[Page-level text extractions]
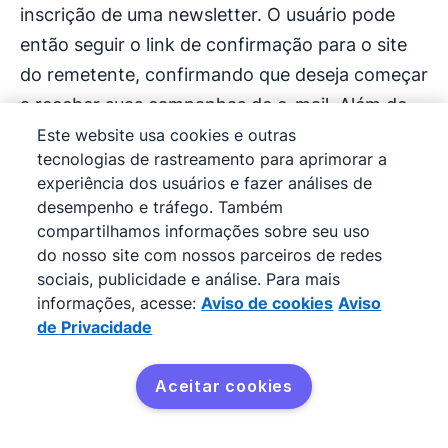
inscrição de uma newsletter. O usuário pode
então seguir o link de confirmação para o site
do remetente, confirmando que deseja começar
a receber suas campanhas de e-mail. Além de
garantir conformidade com o GDPR, essa
Este website usa cookies e outras
tecnologias de rastreamento para aprimorar a
prática também permite que você tenha
experiência dos usuários e fazer análises de
certeza que o e-mail do assinante está ativo e
desempenho e tráfego. Também
colete mais dados sobre as suas preferências
compartilhamos informações sobre seu uso
de e-mail.
do nosso site com nossos parceiros de redes
sociais, publicidade e análise. Para mais
informações, acesse:
Aviso de cookies
Aviso
Os e-mails de double opt-in costumam ter a
de Privacidade
seguinte aparência:
Aceitar cookies
Experimente de graça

• **Exercise description**:
Once you reach the line with "então seguir o" in the data above, copy it and every line after it exactly, up to and including the line with "experiência dos usuários e fazer análises de".

• **Output below**:
então seguir o link de confirmação para o site
do remetente, confirmando que deseja começar
a receber suas campanhas de e-mail. Além de
garantir conformidade com o GDPR, essa
Este website usa cookies e outras
tecnologias de rastreamento para aprimorar a
prática também permite que você tenha
experiência dos usuários e fazer análises de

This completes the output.